# Repurposed planer into veneer press



## difalkner (Nov 27, 2011)

I don't know if this should go here or in tools...

Well, I posted the other day that my 20 year old DeWalt 733 planer died and that I would probably repurpose it into a veneer press. That is now complete.

I tried to post a photo but it failed, so here's the 'making of' video - 





Enjoy!
David


----------



## bargoon (Apr 20, 2016)

Pretty innovative David. Have you had a chance to test it out yet?


----------



## difalkner (Nov 27, 2011)

Thanks! Not yet but soon I'll have a task this will fit. Biggest problem is where to put it; I'm out of space.

David


----------



## allpurpose (Mar 24, 2016)

Pretty darn nifty Dave.. Unfortunately you got the theme song from the Jetsons stuck in my head thinking about that word sprockets from Spacely Sprockets.. ...'His boy Elroy.....'
I hope it works much better than in your wildest dreams. 
I had intended to make a long bench vise contraption with leftover parts from something I found in a dumpster awhile back until I put leverage on it which in turn twisted it and bent it in a not so usable form and so it somehow found its way back into that same dumpster.. Wasn't quite as hefty as I originally envisioned..something wasn't quite thought through and I failed to support the threaded rod properly..

-*-*-

▸ YOUR TASKS
**1.** Based on the forum thread about the planer turned into a veneer press, do the following statements agree with it? (a) The DeWalt 733 planer that became the press was 20 years old. (b) The photo of the press was posted successfully. (c) David had already tested the press when bargoon asked. For each, answer yes or no and quote the deciding words.
**2.** Resume the forum thread about the planer turned into a veneer press, starting right after its last sentence.

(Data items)
-*-*-

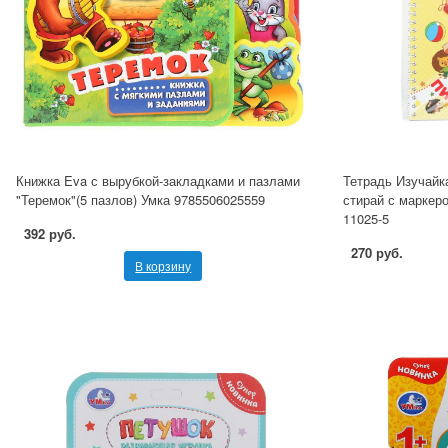
Книжка Eva с вырубкой-закладками и пазлами
Тетрадь Изучайк
"Теремок"(5 пазлов) Умка 9785506025559
стирай с маркеро
11025-5
392 руб.
270 руб.
В корзину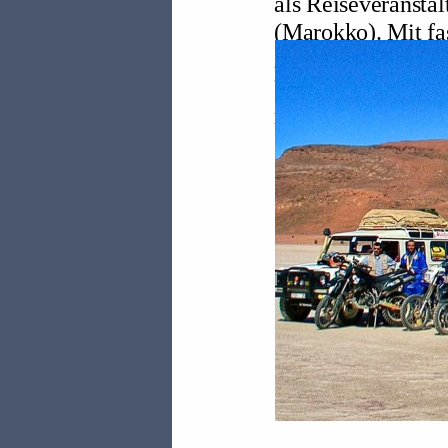
als Reiseveransta
(Marokko). Mit fa
zahlte ich gelegen
Unternehmen immer
mich wachsen.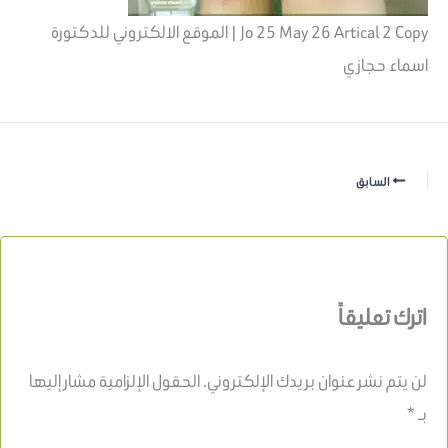
Jo 25 May 26 Artical 2 Copy | الموقع الالكتروني للدكتورة
اسماء حجازي
السابق
اترك تعليقاً
لن يتم نشر عنوان بريدك الإلكتروني.
الحقول الإلزامية مشار إليها
بـ
*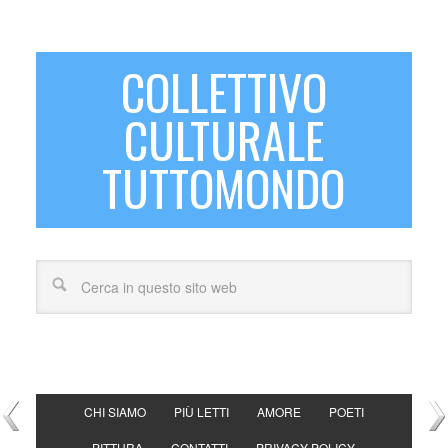
COLLETTIVO
CULTURALE
TUTTOMONDO
CHI SIAMO
PIÙ LETTI
AMORE
POETI
PITTURA
CONTATTI
PRIVACY POLICY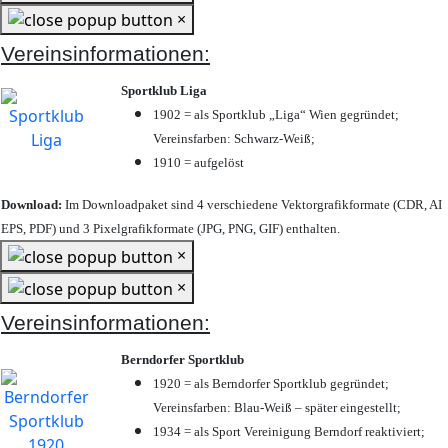
×
Vereinsinformationen:
Sportklub Liga
1902 = als Sportklub „Liga“ Wien gegründet;
Vereinsfarben: Schwarz-Weiß;
1910 = aufgelöst
Download:
Im Downloadpaket sind 4 verschiedene Vektorgrafikformate (CDR, AI
EPS, PDF) und 3 Pixelgrafikformate (JPG, PNG, GIF) enthalten.
×
×
Vereinsinformationen:
Berndorfer Sportklub
1920 = als Berndorfer Sportklub gegründet;
Vereinsfarben: Blau-Weiß – später eingestellt;
1934 = als Sport Vereinigung Berndorf reaktiviert;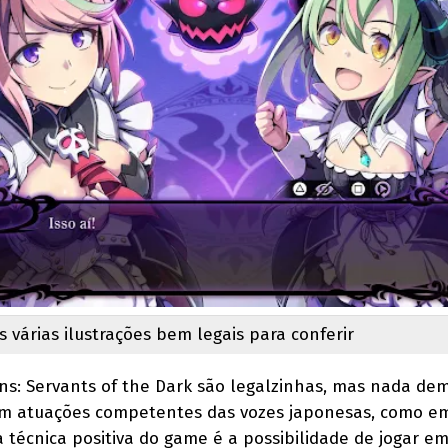
 várias ilustrações bem legais para conferir
ns: Servants of the Dark são legalzinhas, mas nada dema
om atuações competentes das vozes japonesas, como e
a técnica positiva do game é a possibilidade de jogar e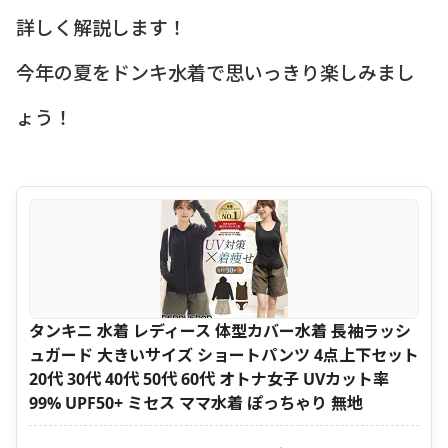
詳しく解説します！
今年の夏をドンキ水着で思いっきり楽しみまし
ょう！
タンキニ 水着 レディース 体型カバー水着 長袖ラッシ
ュガード 大きいサイズ ショートパンツ 4点上下セット
20代 30代 40代 50代 60代 オトナ女子 UVカット率
99% UPF50+ ミセス ママ水着 ぽっちゃり 無地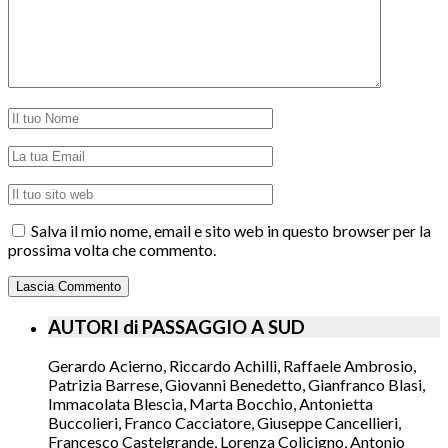
Salva il mio nome, email e sito web in questo browser per la
prossima volta che commento.
AUTORI di PASSAGGIO A SUD
Gerardo Acierno, Riccardo Achilli, Raffaele Ambrosio,
Patrizia Barrese, Giovanni Benedetto, Gianfranco Blasi,
Immacolata Blescia, Marta Bocchio, Antonietta
Buccolieri, Franco Cacciatore, Giuseppe Cancellieri,
Francesco Castelgrande, Lorenza Colicigno, Antonio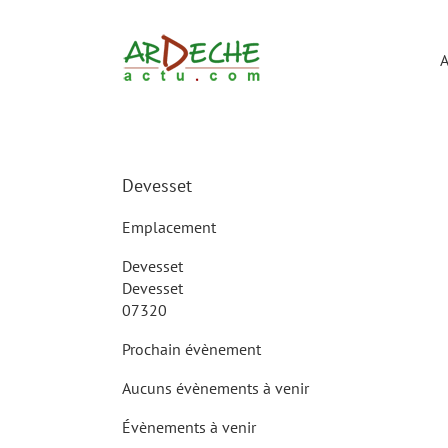
Passer
au
contenu
A
Devesset
Emplacement
Devesset
Devesset
07320
Prochain évènement
Aucuns évènements à venir
Évènements à venir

-*-*-

▸ ANSWERS TO THE EXERCISE
**1.**
(a) Yes: "my 20 year old DeWalt 733 planer died"
(b) No: "I tried to post a photo but it failed"
(c) No: "Not yet but soon I'll have a task this will fit."

**2.**
----------



## Catpower (Jan 11, 2016)

Pretty neat, I need to find a broken one, now building segmented bowls I use a 55 lb anvil to weigh the glue joints down, everything has held together so far but in my older age, I have lost my strength and it would be easier to crank down on the planer frame and still keep all the segments where I want them, they tend to slide when setting down (dropping) the anvil


----------



## gmercer_48083 (Apr 9, 2016)

What a great way of re purposing! I would suggest adding a memory foam floor mat on the veneer to provide total contact pressure against the veneer in case the plattens are not perfectly parallel, so the pressure presses evenly across the surfaces.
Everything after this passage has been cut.